Maliketh, the Black Blade
Maliketh is what happens when FromSoftware decides a boss should kill you in three seconds or less. His first phase (Beast Clergyman) is manageable. His second phase is pure chaos. I hated this fight the first time. Now it's one of my favorites.
The trick: The Blasphemous Claw item. You get it from Recusant Bernahl at Crumbling Farum Azula. When Maliketh's sword glows gold (he does this specific overhead slam), use the Claw and you'll parry him, leaving him stunned for about five seconds. Most people don't know this item exists. It completely changes the fight. Genuinely.
Without the Claw: Stay under him. His horizontal sweeps whiff if you're directly beneath his chest. The destined death effect reduces your max HP, so healing proactively is critical. Don't wait until you're low. At 50% HP in phase 2, he starts a new aerial combo that's almost undodgeable at range. Close the gap immediately.
Build tip: Fast weapons shine here. Colossal weapons are too slow. You'll get one hit then eat a combo. Katanas, curved swords, straight swords all work well. Bloodhound's Step makes this fight dramatically easier if you're struggling with his aggression. Sort of a crutch, but hey, whatever works.
Promised Consort Radahn
Pre-nerf Consort Radahn was probably the hardest thing FromSoftware has ever made. Post-nerf (patch 1.14), he's still a monster but actually readable. Barely.

────

* **Study questions**
(a) According to the boss guide, where do you get the Blasphemous Claw?
(b) Say whether each statement agrees with the boss guide, and quote the words that decide it: (i) Colossal weapons are a good choice against Maliketh. (ii) The destined death effect lowers your max HP. (iii) The Consort Radahn nerf came in patch 1.14.

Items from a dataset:
────

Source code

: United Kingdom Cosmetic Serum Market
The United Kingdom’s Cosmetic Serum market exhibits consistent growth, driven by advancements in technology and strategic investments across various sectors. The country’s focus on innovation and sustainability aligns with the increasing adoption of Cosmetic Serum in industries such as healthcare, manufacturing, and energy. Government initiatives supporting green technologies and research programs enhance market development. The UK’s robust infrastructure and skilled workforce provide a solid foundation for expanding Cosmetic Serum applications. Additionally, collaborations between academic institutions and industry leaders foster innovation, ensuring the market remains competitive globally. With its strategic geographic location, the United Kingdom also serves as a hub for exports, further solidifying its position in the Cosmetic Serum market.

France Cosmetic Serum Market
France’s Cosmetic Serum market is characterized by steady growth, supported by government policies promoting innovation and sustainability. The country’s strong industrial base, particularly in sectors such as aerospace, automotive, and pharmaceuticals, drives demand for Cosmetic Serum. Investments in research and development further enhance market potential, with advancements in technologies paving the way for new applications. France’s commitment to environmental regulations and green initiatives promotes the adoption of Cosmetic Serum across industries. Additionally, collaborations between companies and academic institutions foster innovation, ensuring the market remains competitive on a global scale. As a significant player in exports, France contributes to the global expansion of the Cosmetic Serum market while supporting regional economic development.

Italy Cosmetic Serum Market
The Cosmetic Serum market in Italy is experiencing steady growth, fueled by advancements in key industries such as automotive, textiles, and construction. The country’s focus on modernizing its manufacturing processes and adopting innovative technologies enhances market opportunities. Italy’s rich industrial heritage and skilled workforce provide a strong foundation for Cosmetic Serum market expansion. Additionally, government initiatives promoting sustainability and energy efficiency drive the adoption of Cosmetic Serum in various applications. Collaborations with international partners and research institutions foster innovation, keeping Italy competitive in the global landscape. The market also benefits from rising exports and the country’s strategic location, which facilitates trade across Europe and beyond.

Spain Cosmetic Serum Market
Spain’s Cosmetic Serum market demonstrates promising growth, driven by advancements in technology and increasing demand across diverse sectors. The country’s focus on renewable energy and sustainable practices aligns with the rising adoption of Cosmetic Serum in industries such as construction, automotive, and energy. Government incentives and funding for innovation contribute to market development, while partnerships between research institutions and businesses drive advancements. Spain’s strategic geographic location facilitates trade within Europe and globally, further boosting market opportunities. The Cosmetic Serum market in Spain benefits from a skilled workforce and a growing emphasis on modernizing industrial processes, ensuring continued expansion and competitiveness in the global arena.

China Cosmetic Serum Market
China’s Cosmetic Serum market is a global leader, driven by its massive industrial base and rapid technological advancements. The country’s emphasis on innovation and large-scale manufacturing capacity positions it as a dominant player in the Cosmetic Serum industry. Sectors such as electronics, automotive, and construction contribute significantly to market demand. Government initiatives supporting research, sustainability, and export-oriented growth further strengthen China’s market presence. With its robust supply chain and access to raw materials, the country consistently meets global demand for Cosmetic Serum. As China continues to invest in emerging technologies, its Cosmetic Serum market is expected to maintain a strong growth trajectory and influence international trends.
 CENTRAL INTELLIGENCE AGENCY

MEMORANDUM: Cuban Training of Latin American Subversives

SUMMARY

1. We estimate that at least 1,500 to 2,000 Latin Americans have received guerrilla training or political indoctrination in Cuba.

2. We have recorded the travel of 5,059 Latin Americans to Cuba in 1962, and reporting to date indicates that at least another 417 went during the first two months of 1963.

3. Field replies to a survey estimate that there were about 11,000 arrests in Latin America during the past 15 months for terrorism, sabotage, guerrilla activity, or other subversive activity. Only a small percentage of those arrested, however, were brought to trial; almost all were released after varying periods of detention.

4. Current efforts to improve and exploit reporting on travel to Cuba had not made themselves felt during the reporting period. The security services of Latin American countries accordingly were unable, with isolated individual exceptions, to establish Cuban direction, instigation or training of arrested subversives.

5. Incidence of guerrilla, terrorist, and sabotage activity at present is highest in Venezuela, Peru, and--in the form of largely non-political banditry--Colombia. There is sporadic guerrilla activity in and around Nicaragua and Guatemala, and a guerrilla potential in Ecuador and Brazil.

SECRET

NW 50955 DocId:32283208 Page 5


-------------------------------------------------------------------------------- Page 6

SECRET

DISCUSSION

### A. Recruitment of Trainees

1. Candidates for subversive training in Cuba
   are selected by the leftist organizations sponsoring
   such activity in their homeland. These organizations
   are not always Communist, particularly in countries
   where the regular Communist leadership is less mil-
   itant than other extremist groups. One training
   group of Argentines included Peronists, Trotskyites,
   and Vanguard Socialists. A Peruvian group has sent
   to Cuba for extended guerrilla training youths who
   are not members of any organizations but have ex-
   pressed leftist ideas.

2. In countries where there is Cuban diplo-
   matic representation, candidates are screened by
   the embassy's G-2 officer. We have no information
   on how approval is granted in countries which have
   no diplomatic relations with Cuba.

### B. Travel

────

* **Written responses**
(a) From Recusant Bernahl at Crumbling Farum Azula.

(b)
(i) No: "Colossal weapons are too slow."
(ii) Yes: "The destined death effect reduces your max HP"
(iii) Yes: "Post-nerf (patch 1.14), he's still a monster but actually readable."